* [EXERCISE]:
Turn the lines of the material between the line containing "Reading left to" and the line containing "What is the", inclusive, into a numbered list, omitting any blank lines.

===== THE DATA =====

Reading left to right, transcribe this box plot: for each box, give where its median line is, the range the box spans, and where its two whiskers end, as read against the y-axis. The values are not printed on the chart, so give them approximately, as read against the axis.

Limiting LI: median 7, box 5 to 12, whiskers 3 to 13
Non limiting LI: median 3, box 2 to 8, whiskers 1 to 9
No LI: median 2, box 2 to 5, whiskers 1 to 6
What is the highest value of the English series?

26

=====
===== THE DATA =====

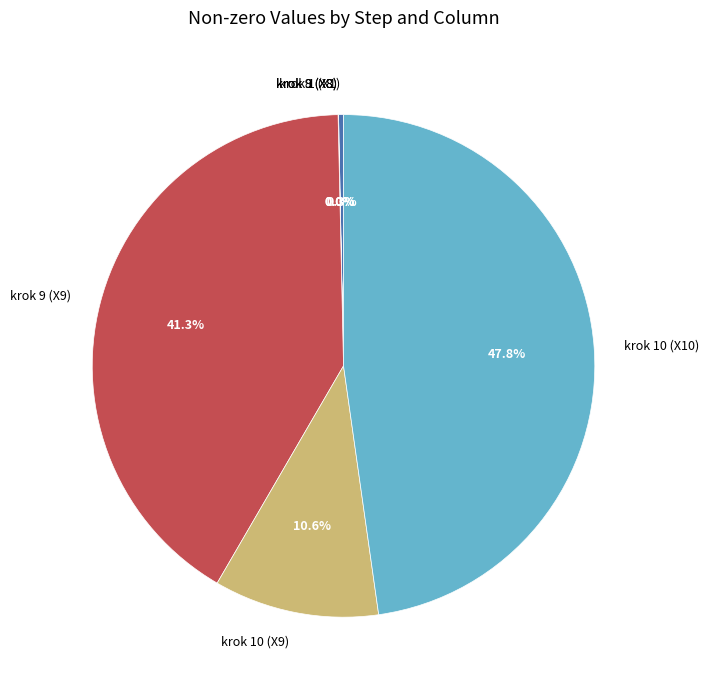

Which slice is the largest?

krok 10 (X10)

=====

* [YOUR SOLUTION]:
1. Reading left to right, transcribe this box plot: for each box, give where its median line is, the range the box spans, and where its two whiskers end, as read against the y-axis. The values are not printed on the chart, so give them approximately, as read against the axis.
2. Limiting LI: median 7, box 5 to 12, whiskers 3 to 13
3. Non limiting LI: median 3, box 2 to 8, whiskers 1 to 9
4. No LI: median 2, box 2 to 5, whiskers 1 to 6
5. What is the highest value of the English series?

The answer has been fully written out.